29. A method of inhibiting the onset in a mammalian subject of a disorder selected from the group consisting of atherosclerosis, heart failure and stroke, comprising administering to the subject a prophylactically effective amount of an agent that inhibits the expression of LOX-1 receptors in the subject's cells.

30. A method of treating a mammalian subject afflicted with a disorder selected from the group consisting of atherosclerosis, heart failure and stroke, comprising administering to the subject a therapeutically effective amount of a soluble LOX-1 receptor.

31. A method of inhibiting the onset in a mammalian subject of a disorder selected from the group consisting of atherosclerosis, heart failure and stroke, comprising administering to the subject a prophylactically effective amount of a soluble LOX-1 receptor.

32. The method of claim 26, 27, 28, 29, 30, or 31, wherein the disorder is atherosclerosis.
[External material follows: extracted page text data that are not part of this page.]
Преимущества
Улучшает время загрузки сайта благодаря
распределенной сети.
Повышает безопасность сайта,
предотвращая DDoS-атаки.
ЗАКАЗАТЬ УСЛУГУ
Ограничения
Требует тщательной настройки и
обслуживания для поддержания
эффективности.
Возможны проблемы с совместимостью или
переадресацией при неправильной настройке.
33. The method of claim 26, 27, 28, 29, 30, or 31, wherein the disorder is heart failure.

34. The method of claim 26, 27, 28, 29, 30, or 31, wherein the disorder is stroke.

35. The method of claim 26, 27, 28, 29, 30, or 31, wherein the subject is a mouse.

36. The method of claim 26, 27, 28, 29, 30, or 31, wherein the subject is a human.

37. A method of inhibiting binding of a ligand to a membrane bound receptor in a mammalian subject which comprises administering to the subject an amount of a soluble LOX-1 receptor effective to bind the ligand and inhibit binding of the ligand to the membrane bound receptor, wherein the membrane bound receptor is LOX-1 receptor, CD-36 receptor, or scavenger receptor A, and wherein the ligand is oxidized lipoprotein or an advanced glycation end product.

38. The method of claim 37, wherein the method is effective to treat a disorder selected from the group consisting of atherosclerosis, heart failure, stroke, and inflamation.

39. Use of soluble LOX-1 for the preparation of a composition for treating an abnormality.

40. Use of an agent that inhibits the activity of a membrane-bound LOX-1 receptor for the preparation of a composition for treating an abnormality.

41. The use of claim 39 or 40, wherein the abnormality is atherosclerosis, heart failure, stroke, or inflamation.

42. The use of any of claims 39-41, wherein the preparation step comprises admixing soluble LOX-1 or the agent with a carrier.